[BEGIN DOCUMENT]

Gender Is Not Convenient

Gender blocks the path of language learners. My path anyway.

Gender in language studies is often a huge pain. In modern English, gender is largely irrelevant, but Old English apparently had three genders for nouns: masculine, feminine, and neuter.

I would say I’m glad I missed that era, but of course if you speak a language natively, you pick such things up automatically. The absence of hot running water in the Middle Ages would have been much more trying to me than the presence of grammatical gender.

Rice in Hindi: Masculine

Rice in Hindi: Masculine

Other languages are accompanied by varying degrees of gender-related complications. Depending on which language you are talking about, gender can affect noun forms, adjective forms, article choices, verbs, and probably some things I don’t even know about yet.

That gender could affect verb forms was something I hadn’t realized before starting this project. Russian was the first language where I personally had ever encountered this phenomenon, but the gender effect is much more prominent in both Arabic and Hindi verbs.

In present-tense Hindi, if you speak about a man, the verb is different than it would be if you were speaking about a woman. And if you are a man and are speaking in the first person, the form is different from the form that a woman speaking in first person would use. 

For someone living in a language where virtually nothing is affected by gender—except obvious things such as “he” and “she”—the addition of verbs to the list of gender-affected parts of speech, while fascinating, has at times been a hassle. In the learning world, it slows things down for sure.

Does This Bread Look Feminine to You?

Does This Bread Look Feminine to You?

[END DOCUMENT]

DIRECTIONS:
A. Give again the passage of the post on grammatical gender between "In present-tense Hindi, if" and "down for sure.", inclusive.
B. Do these statements agree with the post on grammatical gender? Answer yes or no for each and quote the words that decide it. (i) Old English had three genders for nouns. (ii) Hindi was the first language in which the writer met verbs affected by gender. (iii) In present-tense Hindi, a man and a woman speaking in the first person use the same verb form.
C. Pick up the post on grammatical gender where it stops and continue it.

[BEGIN SUPPLIED ENTRIES]

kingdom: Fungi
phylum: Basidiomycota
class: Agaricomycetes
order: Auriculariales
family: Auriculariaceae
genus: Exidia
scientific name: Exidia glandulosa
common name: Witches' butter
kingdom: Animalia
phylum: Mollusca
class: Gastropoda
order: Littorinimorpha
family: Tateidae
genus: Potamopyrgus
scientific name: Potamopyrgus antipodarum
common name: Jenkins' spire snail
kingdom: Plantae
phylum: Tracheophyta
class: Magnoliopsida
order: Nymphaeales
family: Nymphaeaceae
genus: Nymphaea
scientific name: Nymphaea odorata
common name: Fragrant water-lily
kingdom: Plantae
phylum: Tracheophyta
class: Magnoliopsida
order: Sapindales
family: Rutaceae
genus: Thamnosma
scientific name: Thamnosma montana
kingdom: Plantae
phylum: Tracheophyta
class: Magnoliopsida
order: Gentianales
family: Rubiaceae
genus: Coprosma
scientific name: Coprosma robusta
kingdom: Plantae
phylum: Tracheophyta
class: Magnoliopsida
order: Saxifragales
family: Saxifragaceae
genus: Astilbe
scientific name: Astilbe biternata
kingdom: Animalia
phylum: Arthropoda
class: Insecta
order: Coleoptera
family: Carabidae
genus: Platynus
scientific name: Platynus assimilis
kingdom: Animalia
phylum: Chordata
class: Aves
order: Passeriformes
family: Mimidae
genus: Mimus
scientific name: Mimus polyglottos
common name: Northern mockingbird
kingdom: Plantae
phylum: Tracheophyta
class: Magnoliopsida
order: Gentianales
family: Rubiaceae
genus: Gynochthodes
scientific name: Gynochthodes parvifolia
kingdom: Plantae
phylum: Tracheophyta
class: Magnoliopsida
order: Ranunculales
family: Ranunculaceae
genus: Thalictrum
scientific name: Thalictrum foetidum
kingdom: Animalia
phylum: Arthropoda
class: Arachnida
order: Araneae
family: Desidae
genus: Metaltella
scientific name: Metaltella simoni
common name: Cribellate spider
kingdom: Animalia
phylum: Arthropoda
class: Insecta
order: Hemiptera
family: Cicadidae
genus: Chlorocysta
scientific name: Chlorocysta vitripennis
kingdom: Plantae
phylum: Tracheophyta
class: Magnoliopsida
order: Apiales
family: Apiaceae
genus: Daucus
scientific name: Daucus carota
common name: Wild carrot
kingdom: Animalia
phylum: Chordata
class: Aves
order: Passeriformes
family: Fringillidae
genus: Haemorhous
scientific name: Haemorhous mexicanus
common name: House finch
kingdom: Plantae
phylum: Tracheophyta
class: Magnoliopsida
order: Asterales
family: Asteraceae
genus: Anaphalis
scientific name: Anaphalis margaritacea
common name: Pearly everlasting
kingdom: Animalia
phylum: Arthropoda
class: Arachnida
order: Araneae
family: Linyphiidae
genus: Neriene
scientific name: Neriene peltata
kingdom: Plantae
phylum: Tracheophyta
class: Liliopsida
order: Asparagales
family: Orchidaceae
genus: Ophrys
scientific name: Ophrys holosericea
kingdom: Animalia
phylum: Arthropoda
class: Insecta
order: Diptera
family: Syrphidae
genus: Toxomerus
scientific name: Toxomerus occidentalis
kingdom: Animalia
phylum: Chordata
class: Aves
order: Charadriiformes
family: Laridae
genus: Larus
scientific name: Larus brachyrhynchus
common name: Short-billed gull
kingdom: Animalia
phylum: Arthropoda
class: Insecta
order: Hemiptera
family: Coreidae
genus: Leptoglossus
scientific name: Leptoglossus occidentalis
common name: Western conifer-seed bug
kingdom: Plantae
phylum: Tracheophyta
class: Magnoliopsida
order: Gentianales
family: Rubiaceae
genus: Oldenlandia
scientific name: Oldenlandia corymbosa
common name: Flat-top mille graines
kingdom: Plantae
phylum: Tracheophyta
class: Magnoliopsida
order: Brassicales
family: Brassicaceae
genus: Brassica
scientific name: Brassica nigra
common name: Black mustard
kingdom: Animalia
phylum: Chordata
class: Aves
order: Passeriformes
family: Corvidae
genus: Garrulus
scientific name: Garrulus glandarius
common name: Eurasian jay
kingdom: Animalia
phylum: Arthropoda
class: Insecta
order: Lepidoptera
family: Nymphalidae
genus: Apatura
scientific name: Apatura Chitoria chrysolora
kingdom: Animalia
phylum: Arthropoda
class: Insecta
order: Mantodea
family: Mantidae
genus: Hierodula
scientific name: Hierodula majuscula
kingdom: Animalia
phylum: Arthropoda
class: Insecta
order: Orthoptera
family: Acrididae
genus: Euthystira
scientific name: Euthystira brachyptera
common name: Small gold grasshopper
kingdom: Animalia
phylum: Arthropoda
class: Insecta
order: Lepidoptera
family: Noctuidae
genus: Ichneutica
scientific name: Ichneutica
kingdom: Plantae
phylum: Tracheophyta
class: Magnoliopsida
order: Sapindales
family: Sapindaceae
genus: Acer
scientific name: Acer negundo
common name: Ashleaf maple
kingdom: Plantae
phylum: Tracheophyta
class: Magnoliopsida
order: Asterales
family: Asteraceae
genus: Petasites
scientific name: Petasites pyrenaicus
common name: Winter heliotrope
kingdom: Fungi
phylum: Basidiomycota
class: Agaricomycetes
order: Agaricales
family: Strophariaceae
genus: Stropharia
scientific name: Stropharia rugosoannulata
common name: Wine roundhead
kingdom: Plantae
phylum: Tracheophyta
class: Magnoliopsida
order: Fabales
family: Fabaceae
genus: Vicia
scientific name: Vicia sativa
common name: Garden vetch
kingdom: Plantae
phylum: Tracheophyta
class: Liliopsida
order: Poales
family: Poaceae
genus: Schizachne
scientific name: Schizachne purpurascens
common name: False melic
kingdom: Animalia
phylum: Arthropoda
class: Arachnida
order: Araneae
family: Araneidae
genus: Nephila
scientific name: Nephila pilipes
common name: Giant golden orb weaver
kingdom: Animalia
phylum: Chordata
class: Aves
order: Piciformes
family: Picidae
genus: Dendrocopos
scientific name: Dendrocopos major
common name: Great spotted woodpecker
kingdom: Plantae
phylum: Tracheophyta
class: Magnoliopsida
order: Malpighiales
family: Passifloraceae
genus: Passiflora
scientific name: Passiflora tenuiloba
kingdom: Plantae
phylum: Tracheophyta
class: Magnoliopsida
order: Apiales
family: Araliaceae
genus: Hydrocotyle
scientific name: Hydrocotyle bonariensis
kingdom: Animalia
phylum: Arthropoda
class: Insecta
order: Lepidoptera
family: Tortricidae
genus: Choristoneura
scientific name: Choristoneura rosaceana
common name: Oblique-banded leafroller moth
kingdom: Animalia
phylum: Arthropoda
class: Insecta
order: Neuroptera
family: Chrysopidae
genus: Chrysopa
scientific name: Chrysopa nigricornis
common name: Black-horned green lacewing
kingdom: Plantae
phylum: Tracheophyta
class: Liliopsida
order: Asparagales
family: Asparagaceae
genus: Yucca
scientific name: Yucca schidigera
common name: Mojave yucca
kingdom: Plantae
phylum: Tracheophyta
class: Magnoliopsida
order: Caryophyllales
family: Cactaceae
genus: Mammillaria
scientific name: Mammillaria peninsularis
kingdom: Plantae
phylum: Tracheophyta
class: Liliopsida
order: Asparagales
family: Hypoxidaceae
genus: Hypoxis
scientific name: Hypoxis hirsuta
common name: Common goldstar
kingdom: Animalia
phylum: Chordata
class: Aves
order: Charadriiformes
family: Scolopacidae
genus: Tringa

[END SUPPLIED ENTRIES]

RESULTS FOR EACH TASK:
A.
In present-tense Hindi, if you speak about a man, the verb is different than it would be if you were speaking about a woman. And if you are a man and are speaking in the first person, the form is different from the form that a woman speaking in first person would use. 

For someone living in a language where virtually nothing is affected by gender—except obvious things such as “he” and “she”—the addition of verbs to the list of gender-affected parts of speech, while fascinating, has at times been a hassle. In the learning world, it slows things down for sure.

B.
(i) Yes: "Old English apparently had three genders for nouns: masculine, feminine, and neuter."
(ii) No: "Russian was the first language where I personally had ever encountered this phenomenon"
(iii) No: "the form is different from the form that a woman speaking in first person would use."

C.
Don’t get me wrong: nouns are a nuisance as well. I find German nouns quite difficult, as you have to memorize which of three genders a given noun is, then also memorize the various cases (nominative, accusative, dative, genitive), then also know how the noun as well as its accompanying article and adjective forms change based on case and gender. Non-native speakers are naturally inclined to errors.

In Hindi, as in Spanish, there are only two noun genders: masculine and feminine. No neuter—which is nice. But as Mohini Rao points out in Teach Yourself Hindi, “Nouns belonging to the same subject or of the same group like the different parts of the body, or different fruits or vegetables have different genders.” He observes that “rice” in Hindi is masculine and “bread” is feminine, while “ear” is feminine and “nose” is masculine.

There is nothing to do but memorize, memorize, memorize.

I love Rosetta Stone’s reading lessons. In them I get introduced to two Hindi letters at a time—manageable pairs. Those exercises are a lot of fun. The pace is much better than in the writing lessons, and you learn some of the same things.